The other day, out of the blue, I had this HORRIBLE thought… Ready?… I actually wondered what my ex would do and say if I asked for sex from him. What?!? Why?!? What the hell is wrong with me?!? Am I that desperate?!? I do have to say, it did make me laugh. I don’t plan on doing that – or him – EVER again. I don’t find him attractive anymore. I’m not in love with him anymore.

Then the next day, I had a guy message me on a dating site. Not a bad looking guy. He is local – actually lives in the town about five minutes away. However, he is not wanting a relationship. He, of course, is just wanting to have some fun.

Temptation.

I really do want a relationship. But, some fun doesn’t sound so bad either for right now.

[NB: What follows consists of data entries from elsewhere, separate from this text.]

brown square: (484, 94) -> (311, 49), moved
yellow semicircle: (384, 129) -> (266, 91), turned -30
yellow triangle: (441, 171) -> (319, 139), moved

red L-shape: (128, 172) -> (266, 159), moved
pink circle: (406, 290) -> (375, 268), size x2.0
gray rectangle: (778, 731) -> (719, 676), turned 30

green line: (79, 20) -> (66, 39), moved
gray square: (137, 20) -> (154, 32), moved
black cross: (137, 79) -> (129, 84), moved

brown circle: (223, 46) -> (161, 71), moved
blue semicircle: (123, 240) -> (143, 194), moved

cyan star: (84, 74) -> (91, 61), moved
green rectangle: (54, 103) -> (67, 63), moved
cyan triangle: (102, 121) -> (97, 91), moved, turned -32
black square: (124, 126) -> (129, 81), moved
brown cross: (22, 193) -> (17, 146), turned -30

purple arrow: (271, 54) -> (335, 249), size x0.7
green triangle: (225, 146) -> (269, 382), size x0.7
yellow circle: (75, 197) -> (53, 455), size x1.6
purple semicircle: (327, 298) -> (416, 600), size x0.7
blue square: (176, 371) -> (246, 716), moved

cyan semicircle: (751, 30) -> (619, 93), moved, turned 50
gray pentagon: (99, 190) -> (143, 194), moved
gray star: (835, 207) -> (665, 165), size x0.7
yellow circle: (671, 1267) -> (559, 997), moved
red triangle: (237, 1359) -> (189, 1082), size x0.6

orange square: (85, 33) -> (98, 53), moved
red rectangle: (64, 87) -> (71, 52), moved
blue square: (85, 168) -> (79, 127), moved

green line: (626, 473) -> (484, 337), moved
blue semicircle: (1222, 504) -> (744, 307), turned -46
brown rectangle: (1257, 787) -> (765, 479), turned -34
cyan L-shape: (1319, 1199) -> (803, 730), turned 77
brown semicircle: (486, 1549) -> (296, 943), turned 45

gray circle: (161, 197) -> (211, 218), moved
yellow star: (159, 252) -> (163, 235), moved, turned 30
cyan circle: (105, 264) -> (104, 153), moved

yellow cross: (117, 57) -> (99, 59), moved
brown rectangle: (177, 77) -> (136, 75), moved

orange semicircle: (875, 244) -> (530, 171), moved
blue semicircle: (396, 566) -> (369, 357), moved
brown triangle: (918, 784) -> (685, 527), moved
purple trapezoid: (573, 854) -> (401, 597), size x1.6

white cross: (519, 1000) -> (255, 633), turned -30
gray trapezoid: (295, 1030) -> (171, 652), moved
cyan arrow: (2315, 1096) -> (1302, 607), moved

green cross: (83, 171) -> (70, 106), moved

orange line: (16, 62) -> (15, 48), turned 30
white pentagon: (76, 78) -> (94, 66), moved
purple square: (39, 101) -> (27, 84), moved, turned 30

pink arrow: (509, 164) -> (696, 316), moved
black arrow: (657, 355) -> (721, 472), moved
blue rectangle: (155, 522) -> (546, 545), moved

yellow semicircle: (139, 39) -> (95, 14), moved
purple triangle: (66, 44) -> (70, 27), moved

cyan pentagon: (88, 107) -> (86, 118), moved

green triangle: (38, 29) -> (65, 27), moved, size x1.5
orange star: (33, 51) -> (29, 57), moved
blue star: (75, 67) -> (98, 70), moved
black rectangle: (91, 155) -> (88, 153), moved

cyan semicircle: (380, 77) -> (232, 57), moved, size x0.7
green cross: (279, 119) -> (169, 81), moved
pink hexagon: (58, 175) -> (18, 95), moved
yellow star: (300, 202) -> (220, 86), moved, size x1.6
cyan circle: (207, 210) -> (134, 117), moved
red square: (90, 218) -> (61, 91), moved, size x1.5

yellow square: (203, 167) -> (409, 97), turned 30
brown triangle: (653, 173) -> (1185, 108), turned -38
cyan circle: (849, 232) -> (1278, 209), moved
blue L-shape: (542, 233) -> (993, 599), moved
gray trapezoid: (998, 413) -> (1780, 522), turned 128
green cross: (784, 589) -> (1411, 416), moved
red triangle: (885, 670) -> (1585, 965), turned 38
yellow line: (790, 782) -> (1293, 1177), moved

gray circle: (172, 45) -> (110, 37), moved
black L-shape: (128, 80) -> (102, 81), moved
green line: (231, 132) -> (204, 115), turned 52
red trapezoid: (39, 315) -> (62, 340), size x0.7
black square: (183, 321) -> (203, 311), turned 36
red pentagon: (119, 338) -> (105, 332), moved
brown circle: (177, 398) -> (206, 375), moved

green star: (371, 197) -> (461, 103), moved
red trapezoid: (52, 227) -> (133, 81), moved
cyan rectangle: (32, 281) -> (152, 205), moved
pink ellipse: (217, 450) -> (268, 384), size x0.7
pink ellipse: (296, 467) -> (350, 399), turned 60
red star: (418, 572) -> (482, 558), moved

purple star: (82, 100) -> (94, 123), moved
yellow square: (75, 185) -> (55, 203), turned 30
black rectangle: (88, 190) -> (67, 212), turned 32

I did have self-control. I told him we would have to go on some dates and get to know each other. I’m sure that will run him off. Doubt any guy just looking for some fun will want to work that hard to achieve it.

Another reason being divorced and single sucks some days.

But, do have to brag about myself for a second. My detective skills are getting pretty good thanks to technology and social media. Had another guy message me. And in less than thirty minutes, I already knew his real name, place of employment, and that he was engaged. Sorry assholes, I’m not as an easy target as I may appear. Don’t waste my time.